→ **EXERCISE TASKS**:
(1) Copy a portion of the passage about Acevedo word for word, beginning at the words "The comedian headed" and stopping after "for her Instagram.".
(2) Answer these questions using the passage about Acevedo:
(a) At what time and in what town was the comedian to pick up his date?
(b) What nationality is Acevedo's family?
(c) Who was spinning at the warehouse party?
(3) Decide whether each statement agrees with the passage about Acevedo. Answer yes or no, and quote the words of the passage that settle it.
(a) The comedian's show at the Laugh Factory was set for 7:45 PM.
(b) The love of Acevedo's life lived in Chicago.
(c) The date he was picking up was the love of his life.

→ **SELECTED TEXT**:

◆ ◆ ◆

A Very Important Person seated nearby asked what on earth was going on. After that, finally attention, but an earnest, open kind, in the form of a gracefully middle-aged couple, recently remarried, and such good sports that they proved wholly untrollable. He did something as the operating officer of a real estate firm that managed student housing, if memory serves, and she did something whose only word that registered was “portfolio.” Art, they said, was their life. In the span of about three minutes, the conversation turned to matters of the heart. “She’s my heaven and she’s my hell,” Acevedo noted, then held forth on “the love of [his] life,” who lived in LA, before opening the floor to relationship advice.

The author and Acevedo standing on Navy Pier. Credit: Austin Pollock

But the day was wearing on, and the comedian had places to be: picking up a date at 6:40 PM in Wheaton—not the love of his life, but a total catch nonetheless. (“I asked her if she wanted to go to a fancy restaurant and pretend to get a divorce.”) This was to be followed by his show at the Laugh Factory, at 7:45 PM, and then a planned brief reappearance at EXPO’s warehouse after party.

The comedian headed towards the exit, stopping to pose with a monumental brick artwork (“I told you they’d build a wall around me”) and then at a Colombian gallery’s booth. Acevedo chatted with the gallerists (his family is Colombian) before his attention wandered to a young lady milling nearby. After confirming she was not in their party, he approached, in one fell swoop complimenting her shirt and asking for her Instagram.

Later, at the party in a warehouse in an industrial strip somewhere near Pilsen, “the whole Chicago art world,” as an acquaintance had characterized it, milled around and tactfully avoided each other. The stock of alcohol expended, a lone person in a latex catsuit held down the front of the quickly depleting dance floor, where DJ Ariel Zetina was spinning on what appeared to be a train cart perched in the middle of the tracks.

◆ ◆ ◆

→ **SOURCE MATERIAL**:

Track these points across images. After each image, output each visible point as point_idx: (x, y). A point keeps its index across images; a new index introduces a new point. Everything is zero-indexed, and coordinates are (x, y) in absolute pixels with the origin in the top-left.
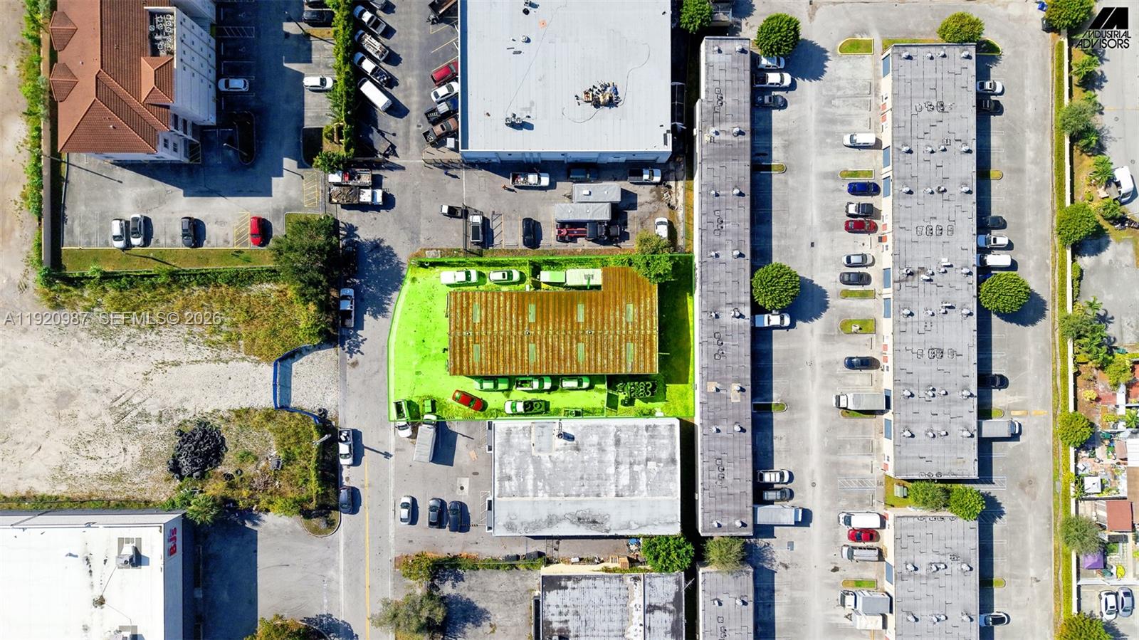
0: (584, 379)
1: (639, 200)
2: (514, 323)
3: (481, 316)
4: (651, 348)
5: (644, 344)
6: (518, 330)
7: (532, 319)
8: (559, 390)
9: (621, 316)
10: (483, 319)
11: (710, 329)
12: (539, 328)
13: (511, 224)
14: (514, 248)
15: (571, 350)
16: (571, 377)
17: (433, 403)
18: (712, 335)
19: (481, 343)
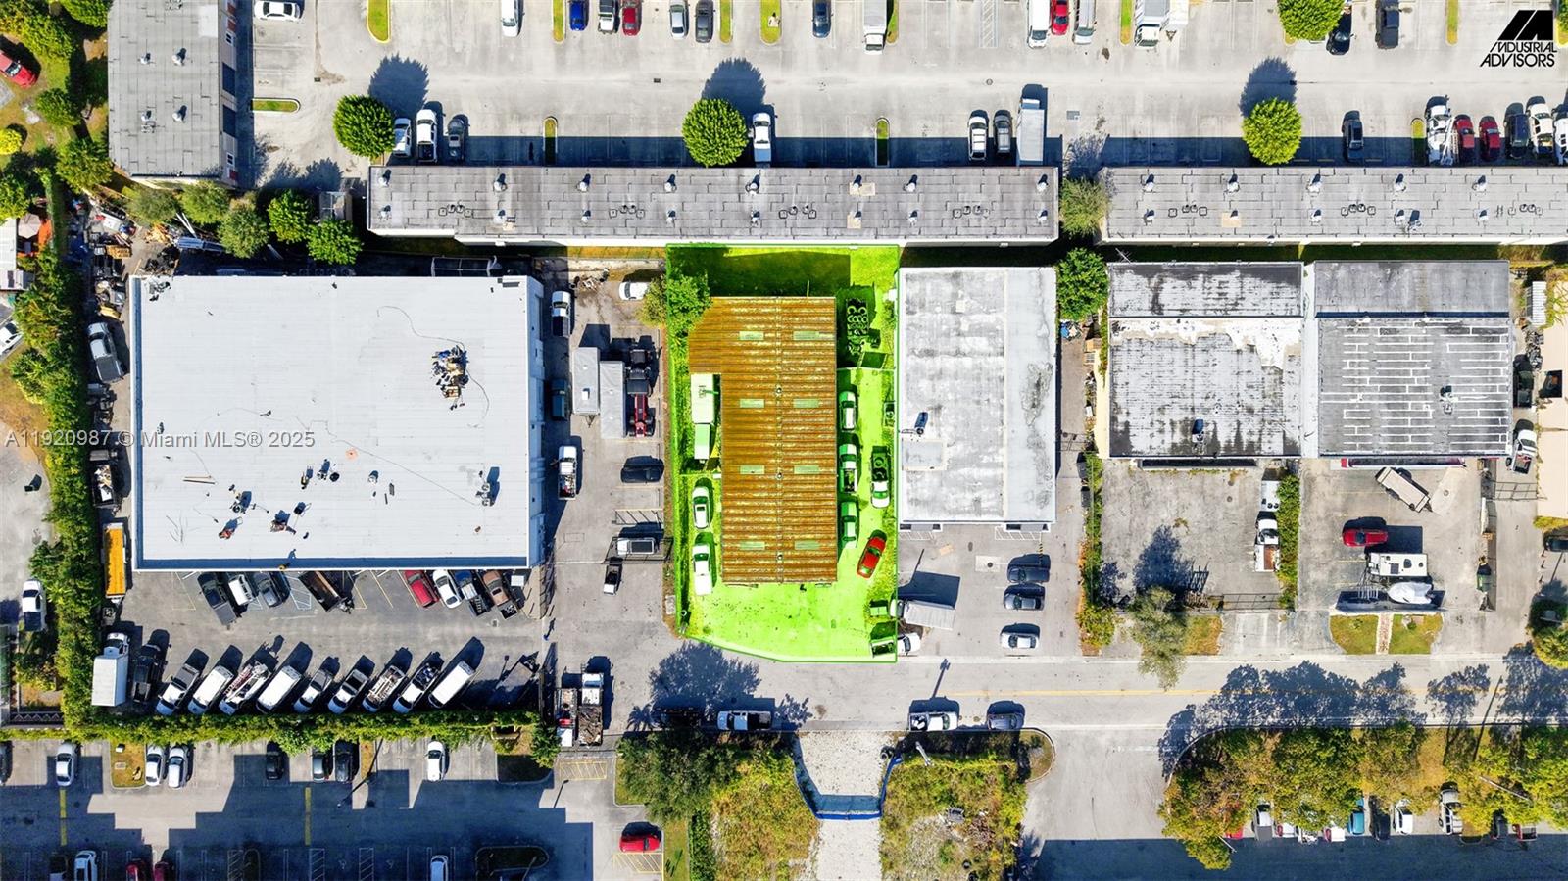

◆ ◆ ◆

→ **RESULTS OF THE TASKS**:
(1)
The comedian headed towards the exit, stopping to pose with a monumental brick artwork (“I told you they’d build a wall around me”) and then at a Colombian gallery’s booth. Acevedo chatted with the gallerists (his family is Colombian) before his attention wandered to a young lady milling nearby. After confirming she was not in their party, he approached, in one fell swoop complimenting her shirt and asking for her Instagram.

(2)
(a) At 6:40 PM in Wheaton.
(b) Colombian.
(c) DJ Ariel Zetina.

(3)
(a) Yes: "his show at the Laugh Factory, at 7:45 PM"
(b) No: "who lived in LA"
(c) No: "not the love of his life, but a total catch nonetheless"